Meyka AI’s forecast model projects NBSTU stock reaching $14.98 within one year, representing approximately 15% upside from current levels. The five-year forecast suggests potential movement to $23.37, though these projections depend heavily on successful merger completion and target company performance. Forecasts are model-based projections and not guarantees. Recent company rating data from February 2025 showed a D+ rating with strong sell recommendations across multiple valuation metrics, indicating significant fundamental challenges.
Final Thoughts
NBSTU trades flat at $12.99 as Newbury Street Acquisition Corporation awaits merger completion. The SPAC shows weak liquidity and negative working capital, reflecting typical pre-deal dynamics. Meyka AI assigns a B-grade rating with a $14.98 price target, indicating modest upside potential. Returns depend entirely on merger success and target company quality. Investors should monitor announcements closely, as deal terms and timelines significantly impact shareholder value.
FAQs
NBSTU is Newbury Street Acquisition Corporation, a SPAC formed in 2020 to acquire operating businesses. It trades flat because SPACs typically show minimal price movement while seeking merger targets. Trading volume remains thin at 38 shares today versus 52 average daily volume.

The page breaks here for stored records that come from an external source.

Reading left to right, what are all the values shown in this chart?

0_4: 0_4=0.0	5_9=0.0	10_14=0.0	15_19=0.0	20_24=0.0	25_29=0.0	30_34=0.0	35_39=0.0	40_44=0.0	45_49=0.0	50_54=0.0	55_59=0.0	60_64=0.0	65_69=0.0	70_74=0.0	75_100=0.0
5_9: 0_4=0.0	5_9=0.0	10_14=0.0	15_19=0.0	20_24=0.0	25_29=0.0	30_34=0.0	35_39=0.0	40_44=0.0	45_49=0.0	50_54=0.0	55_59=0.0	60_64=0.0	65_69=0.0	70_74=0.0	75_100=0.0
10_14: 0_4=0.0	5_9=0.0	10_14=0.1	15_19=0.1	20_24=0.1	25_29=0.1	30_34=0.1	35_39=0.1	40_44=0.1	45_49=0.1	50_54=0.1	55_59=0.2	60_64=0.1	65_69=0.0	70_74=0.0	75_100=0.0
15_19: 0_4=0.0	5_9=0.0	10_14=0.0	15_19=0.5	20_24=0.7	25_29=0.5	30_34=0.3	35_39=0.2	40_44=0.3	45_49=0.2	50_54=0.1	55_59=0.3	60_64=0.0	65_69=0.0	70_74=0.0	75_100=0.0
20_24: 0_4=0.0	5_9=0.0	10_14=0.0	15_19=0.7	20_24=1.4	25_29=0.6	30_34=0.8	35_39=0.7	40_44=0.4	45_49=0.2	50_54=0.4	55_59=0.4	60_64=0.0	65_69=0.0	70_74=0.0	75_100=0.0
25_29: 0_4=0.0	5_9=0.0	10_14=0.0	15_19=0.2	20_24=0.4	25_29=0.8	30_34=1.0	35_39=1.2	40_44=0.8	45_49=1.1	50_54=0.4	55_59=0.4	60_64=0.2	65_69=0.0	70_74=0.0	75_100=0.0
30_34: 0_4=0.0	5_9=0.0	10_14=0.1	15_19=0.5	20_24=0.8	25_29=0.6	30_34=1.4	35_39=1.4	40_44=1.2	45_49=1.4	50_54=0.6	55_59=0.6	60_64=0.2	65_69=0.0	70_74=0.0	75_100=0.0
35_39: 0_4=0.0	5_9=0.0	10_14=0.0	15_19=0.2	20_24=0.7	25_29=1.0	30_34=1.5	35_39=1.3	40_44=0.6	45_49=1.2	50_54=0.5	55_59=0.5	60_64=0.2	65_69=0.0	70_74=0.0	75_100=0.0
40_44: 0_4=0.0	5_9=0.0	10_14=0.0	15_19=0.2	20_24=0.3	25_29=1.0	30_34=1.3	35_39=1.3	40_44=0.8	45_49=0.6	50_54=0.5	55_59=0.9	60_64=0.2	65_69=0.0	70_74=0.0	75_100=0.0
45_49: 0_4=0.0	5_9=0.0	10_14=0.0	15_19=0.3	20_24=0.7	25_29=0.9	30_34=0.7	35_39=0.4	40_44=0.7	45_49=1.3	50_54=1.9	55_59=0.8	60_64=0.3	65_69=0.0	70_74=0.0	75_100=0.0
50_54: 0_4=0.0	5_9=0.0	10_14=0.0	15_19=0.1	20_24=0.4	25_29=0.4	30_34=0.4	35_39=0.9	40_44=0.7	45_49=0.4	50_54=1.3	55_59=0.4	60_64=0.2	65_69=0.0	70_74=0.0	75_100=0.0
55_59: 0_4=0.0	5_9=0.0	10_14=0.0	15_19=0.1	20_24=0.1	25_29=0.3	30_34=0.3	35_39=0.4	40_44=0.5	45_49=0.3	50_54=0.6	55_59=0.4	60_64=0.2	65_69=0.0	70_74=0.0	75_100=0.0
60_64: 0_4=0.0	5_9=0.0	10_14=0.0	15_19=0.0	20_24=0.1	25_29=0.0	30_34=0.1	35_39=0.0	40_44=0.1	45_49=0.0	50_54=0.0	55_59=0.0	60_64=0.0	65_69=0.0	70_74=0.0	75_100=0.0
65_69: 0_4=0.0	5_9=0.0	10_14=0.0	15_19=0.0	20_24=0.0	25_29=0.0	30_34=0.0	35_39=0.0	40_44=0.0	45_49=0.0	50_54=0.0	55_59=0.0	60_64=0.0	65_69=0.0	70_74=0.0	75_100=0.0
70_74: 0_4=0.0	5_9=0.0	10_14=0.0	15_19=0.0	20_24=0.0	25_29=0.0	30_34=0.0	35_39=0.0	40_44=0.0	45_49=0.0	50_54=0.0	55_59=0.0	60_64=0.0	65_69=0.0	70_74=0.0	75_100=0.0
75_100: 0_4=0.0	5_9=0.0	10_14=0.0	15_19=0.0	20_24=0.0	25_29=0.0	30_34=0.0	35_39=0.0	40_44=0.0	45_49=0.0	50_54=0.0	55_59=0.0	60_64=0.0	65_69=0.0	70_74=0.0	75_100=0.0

Meyka AI projects NBSTU reaching $14.98 within one year, representing 15% upside from $12.99. The five-year forecast suggests $23.37. These are model-based projections dependent on successful merger completion and target company performance.
NBSTU’s current ratio of 0.15 reflects typical SPAC characteristics. The company burns cash while searching for merger targets, resulting in negative working capital of $5.3 million. This is common for pre-merger SPACs with minimal operations and limited revenue generation.
NBSTU must complete a business combination within its specified timeframe or return capital to shareholders. The exact deadline depends on its original IPO terms from March 2021. No merger announcement has been made as of May 2026.
Meyka AI rates NBSTU as a HOLD with a B grade. SPAC investments carry significant risk tied to merger success. These grades are not guaranteed and we are not financial advisors. Conduct your own research before investing.
Disclaimer:
Stock markets involve risks. This content is for informational purposes only. Past performance does not guarantee future results. Meyka AI PTY LTD provides market analysis and data insights, not financial advice. Always conduct your own research and consider consulting a licensed financial advisor.